WORK TO COMPLETE
Every line of the records below from the line with "INPhoto/Pool" up to and including the line with "gelaran Smada Run Fest 2024 yang" must be reproduced exactly, and no line outside that range.

┌──

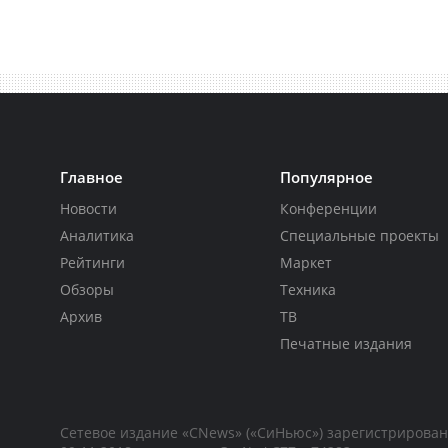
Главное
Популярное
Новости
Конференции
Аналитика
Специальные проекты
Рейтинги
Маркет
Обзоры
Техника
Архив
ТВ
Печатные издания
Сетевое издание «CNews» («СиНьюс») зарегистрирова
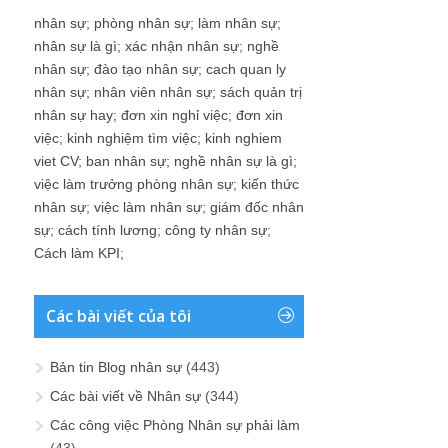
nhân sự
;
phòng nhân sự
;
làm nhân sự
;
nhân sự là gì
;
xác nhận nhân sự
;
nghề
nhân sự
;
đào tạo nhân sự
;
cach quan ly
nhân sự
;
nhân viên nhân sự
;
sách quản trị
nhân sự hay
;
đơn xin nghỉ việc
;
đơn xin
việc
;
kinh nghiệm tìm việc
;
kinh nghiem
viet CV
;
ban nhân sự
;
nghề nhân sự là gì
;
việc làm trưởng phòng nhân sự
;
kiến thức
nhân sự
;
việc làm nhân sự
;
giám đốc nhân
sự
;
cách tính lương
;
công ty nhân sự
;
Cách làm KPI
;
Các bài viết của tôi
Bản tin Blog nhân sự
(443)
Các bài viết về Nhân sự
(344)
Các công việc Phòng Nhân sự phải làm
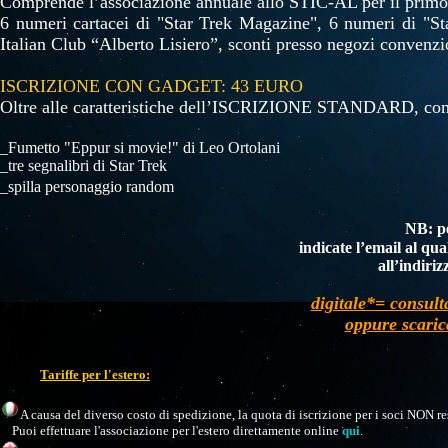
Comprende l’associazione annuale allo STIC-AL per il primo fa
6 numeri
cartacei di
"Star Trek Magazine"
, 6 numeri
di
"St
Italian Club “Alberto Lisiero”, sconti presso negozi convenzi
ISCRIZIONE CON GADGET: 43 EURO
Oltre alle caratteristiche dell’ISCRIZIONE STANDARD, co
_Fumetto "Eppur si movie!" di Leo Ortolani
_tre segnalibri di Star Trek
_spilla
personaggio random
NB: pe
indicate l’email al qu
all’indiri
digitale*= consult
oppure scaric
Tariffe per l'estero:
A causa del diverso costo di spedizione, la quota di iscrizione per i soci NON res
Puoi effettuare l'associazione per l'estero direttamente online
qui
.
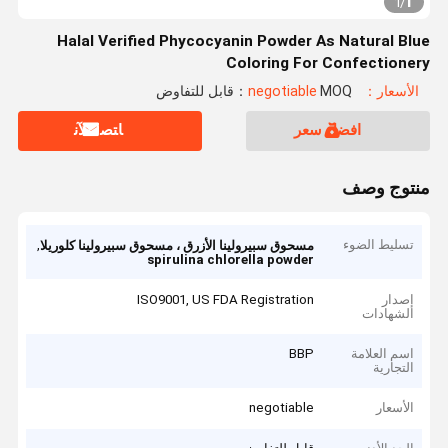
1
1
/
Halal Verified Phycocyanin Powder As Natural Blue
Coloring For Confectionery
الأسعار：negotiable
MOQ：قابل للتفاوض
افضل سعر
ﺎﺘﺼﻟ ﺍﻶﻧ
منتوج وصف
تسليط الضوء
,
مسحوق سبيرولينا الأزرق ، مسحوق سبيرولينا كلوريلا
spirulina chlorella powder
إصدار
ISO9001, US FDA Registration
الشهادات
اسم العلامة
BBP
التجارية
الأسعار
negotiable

└──
┌──

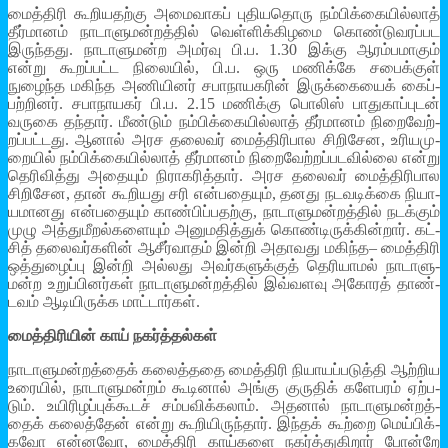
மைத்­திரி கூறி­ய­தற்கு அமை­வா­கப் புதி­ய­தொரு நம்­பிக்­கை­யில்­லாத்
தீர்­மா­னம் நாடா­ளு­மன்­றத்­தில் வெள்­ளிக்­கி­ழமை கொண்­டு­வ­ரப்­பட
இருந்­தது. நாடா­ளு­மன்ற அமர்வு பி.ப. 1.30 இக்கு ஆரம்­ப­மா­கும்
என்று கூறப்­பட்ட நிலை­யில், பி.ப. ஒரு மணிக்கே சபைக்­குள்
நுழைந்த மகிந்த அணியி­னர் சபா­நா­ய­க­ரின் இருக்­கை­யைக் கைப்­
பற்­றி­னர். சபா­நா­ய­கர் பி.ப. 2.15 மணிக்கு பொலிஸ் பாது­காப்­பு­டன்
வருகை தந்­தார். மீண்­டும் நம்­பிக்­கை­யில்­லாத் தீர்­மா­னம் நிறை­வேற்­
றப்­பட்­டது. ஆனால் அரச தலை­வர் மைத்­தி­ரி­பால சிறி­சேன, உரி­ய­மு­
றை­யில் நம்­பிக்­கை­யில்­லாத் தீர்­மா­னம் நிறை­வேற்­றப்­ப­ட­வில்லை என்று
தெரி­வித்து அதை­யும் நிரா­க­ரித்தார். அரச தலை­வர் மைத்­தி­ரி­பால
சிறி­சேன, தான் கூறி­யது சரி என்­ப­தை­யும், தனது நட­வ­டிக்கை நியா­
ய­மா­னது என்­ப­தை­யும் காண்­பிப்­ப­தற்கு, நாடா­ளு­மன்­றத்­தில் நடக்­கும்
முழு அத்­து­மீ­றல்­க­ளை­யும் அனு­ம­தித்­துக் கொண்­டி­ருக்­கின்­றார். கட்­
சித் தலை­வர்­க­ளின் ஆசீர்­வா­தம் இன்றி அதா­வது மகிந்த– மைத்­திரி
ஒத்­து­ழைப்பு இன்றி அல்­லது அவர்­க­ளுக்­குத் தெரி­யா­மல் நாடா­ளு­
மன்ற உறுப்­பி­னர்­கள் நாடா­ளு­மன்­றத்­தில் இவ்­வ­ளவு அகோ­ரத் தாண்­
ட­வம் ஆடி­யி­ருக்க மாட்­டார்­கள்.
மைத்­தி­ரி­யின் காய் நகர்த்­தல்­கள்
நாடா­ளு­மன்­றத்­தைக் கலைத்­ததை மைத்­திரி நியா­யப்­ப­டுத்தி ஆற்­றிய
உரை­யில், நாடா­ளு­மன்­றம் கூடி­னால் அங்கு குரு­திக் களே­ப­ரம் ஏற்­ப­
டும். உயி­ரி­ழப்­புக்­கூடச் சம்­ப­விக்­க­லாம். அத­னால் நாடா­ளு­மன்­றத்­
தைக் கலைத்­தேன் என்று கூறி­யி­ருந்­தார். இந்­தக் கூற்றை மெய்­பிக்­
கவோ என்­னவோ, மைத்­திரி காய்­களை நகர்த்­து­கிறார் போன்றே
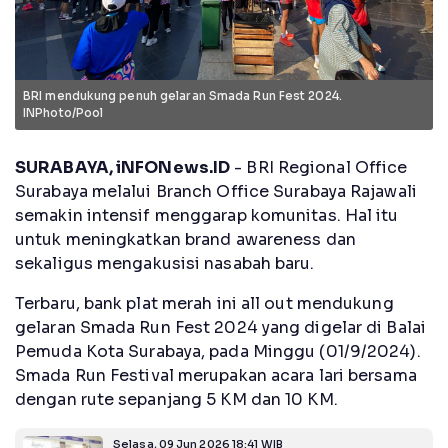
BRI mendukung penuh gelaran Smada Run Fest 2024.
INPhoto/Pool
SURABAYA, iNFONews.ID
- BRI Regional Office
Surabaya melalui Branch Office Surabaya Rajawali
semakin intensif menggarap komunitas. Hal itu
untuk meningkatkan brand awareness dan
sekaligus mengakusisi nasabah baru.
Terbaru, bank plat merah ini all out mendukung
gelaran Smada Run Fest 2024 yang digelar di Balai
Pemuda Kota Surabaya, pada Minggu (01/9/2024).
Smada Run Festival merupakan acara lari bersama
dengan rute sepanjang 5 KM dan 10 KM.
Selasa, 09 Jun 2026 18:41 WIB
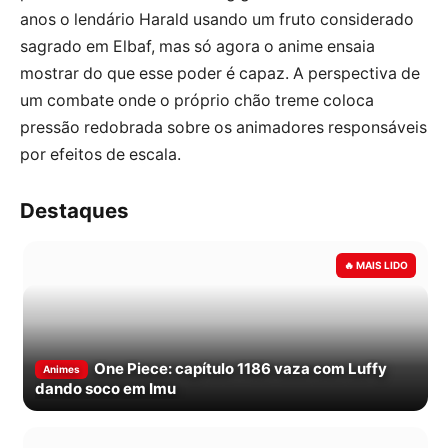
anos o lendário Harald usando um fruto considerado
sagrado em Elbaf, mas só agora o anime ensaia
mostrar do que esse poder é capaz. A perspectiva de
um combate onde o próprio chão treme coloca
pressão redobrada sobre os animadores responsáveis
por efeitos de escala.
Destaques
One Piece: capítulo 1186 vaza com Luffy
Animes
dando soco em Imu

└──

RESULT FOR THIS EXERCISE
INPhoto/Pool
SURABAYA, iNFONews.ID
- BRI Regional Office
Surabaya melalui Branch Office Surabaya Rajawali
semakin intensif menggarap komunitas. Hal itu
untuk meningkatkan brand awareness dan
sekaligus mengakusisi nasabah baru.
Terbaru, bank plat merah ini all out mendukung
gelaran Smada Run Fest 2024 yang digelar di Balai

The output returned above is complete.